В качестве аналогии рассмотрим форму снежинок. Общая для них всех шестилучевая симметрия — прямое следствие свойств и формы молекул воды. Но снежинки обнаруживают огромное разнообразие структуры, поскольку каждая из них формируется своей микросредой: каждая снежинка растет в ответ на случайные изменения температуры и влажности, сопровождающие ее рост. Если физики когда?нибудь создадут фундаментальную теорию, она объяснит нам, какие стороны природы являются прямыми следствиями этой теории (как симметрия снежинок есть следствие базовой структуры молекулы воды), а какие (вроде уникальной структуры каждой конкретной снежинки) — результатами случайностей.
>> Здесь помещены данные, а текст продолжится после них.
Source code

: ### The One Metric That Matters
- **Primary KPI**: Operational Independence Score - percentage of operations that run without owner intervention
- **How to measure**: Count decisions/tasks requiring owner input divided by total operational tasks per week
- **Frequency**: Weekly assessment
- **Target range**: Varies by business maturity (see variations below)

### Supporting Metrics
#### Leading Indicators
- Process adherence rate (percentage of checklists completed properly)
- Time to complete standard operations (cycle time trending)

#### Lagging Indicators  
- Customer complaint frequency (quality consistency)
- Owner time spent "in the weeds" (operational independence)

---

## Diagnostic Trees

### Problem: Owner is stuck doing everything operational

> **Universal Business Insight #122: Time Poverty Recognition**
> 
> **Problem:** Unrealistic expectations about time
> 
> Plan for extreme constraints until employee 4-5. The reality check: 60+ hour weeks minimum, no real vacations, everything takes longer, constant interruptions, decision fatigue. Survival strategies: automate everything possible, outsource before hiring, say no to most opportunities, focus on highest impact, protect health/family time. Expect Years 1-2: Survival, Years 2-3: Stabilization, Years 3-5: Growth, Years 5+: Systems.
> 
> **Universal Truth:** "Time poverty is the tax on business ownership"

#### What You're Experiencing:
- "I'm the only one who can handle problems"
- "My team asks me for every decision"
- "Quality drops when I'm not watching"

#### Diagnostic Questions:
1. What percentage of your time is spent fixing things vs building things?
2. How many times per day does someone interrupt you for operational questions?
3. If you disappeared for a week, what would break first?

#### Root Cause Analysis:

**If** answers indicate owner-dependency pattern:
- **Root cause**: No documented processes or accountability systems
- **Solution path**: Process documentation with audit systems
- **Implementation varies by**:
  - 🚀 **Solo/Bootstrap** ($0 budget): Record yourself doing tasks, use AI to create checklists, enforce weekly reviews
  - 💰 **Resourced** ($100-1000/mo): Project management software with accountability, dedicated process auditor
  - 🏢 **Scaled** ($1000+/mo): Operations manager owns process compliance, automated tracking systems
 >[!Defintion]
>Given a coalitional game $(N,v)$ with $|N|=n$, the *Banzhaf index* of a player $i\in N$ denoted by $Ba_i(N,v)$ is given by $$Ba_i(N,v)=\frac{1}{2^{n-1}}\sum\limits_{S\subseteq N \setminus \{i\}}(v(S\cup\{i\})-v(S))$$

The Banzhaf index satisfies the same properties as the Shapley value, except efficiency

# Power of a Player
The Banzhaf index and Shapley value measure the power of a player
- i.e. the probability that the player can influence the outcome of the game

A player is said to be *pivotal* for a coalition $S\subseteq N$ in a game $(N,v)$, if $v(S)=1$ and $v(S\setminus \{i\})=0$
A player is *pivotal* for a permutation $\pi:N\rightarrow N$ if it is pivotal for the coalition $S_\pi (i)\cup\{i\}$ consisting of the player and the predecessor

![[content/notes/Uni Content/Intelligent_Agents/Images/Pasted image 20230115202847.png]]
Случайные черты могли возникнуть в процессе остывания после Большого взрыва так же, как кусок раскаленного железа магнетизируется, когда остывает, но расположение полюсов при этом может зависеть от случайных факторов.
Космологические числа нашей вселенной, а также, возможно, некоторые из так называемых констант лабораторной физики могут оказаться «случайностями, обусловленными средой», а не зафиксированными единообразно по всей мультивселенной некоей окончательной теорией. Только в этом случае «тонко настроенные» черты нашей вселенной могут объясняться «антропными» аргументами, аналогичными тому, что делает наблюдатель или экспериментатор, отбирая те или иные эффекты в материалах своих измерений: если вселенных много и большинство из них необитаемы, стоит ли удивляться, что мы находимся в одной из обитаемых вселенных?!
Вся история вселенной может быть лишь эпизодом бесконечной мультивселенной; то, что мы называем законами природы (по крайней мере некоторые из них) — лишь местными установлениями нашей космической провинции. Подобные размышления резко расширяют наши представления о реальности. Чтобы поставить их на твердую почву, необходимо дождаться успешной фундаментальной теории, которая сообщит нам, действительно ли много «больших взрывов» вероятнее, чем один, и если так, то как велико разнообразие, которое они могли бы продемонстрировать. Эта теория должна объединить квантовую теорию (управляющую микромиром) с гравитацией, силой, правящей вселенной на макроуровне. Для большинства природных феноменов такое объединение не требуется: квантовая теория важна лишь в микромире атомов, где гравитация слишком слаба, чтобы иметь какое?нибудь значение; напротив, гравитация важна только на уровне звезд и планет, где онтологическую «размытость», вызванную квантовыми эффектами, можно не принимать во внимание. Однако в самом начале все было сжато так плотно, что квантовые эффекты могли потрясать всю вселенную.
Можно ли надеяться, что такая теория, соединяющая гравитацию с квантовым принципом и изменяющая наши представления о пространстве и времени, появится в ближайшие десятилетия? Сейчас модно ставить на теорию суперструн, или М–теорию, в которой каждая точка нашего пространства является прочно свернутым оригами из шести или даже семи дополнительных измерений. Однако между лабиринтами десяти или одиннадцати измерений и тем, что мы можем пронаблюдать и измерить, по–прежнему зияет устрашающая пропасть. Теория дополнительных измерений пока что не предсказала никаких новых результатов, ни экспериментальных, ни космологических. И все же многие готовы поставить на суперструны едва ли не из чисто эстетических соображений. Как сказал Эдвард Уиттен: «Хорошие неправильные идеи встречаются чрезвычайно редко, а хороших неправильных идей, хотя бы отдаленно способных соперничать с величием теории струн, мир не видел никогда».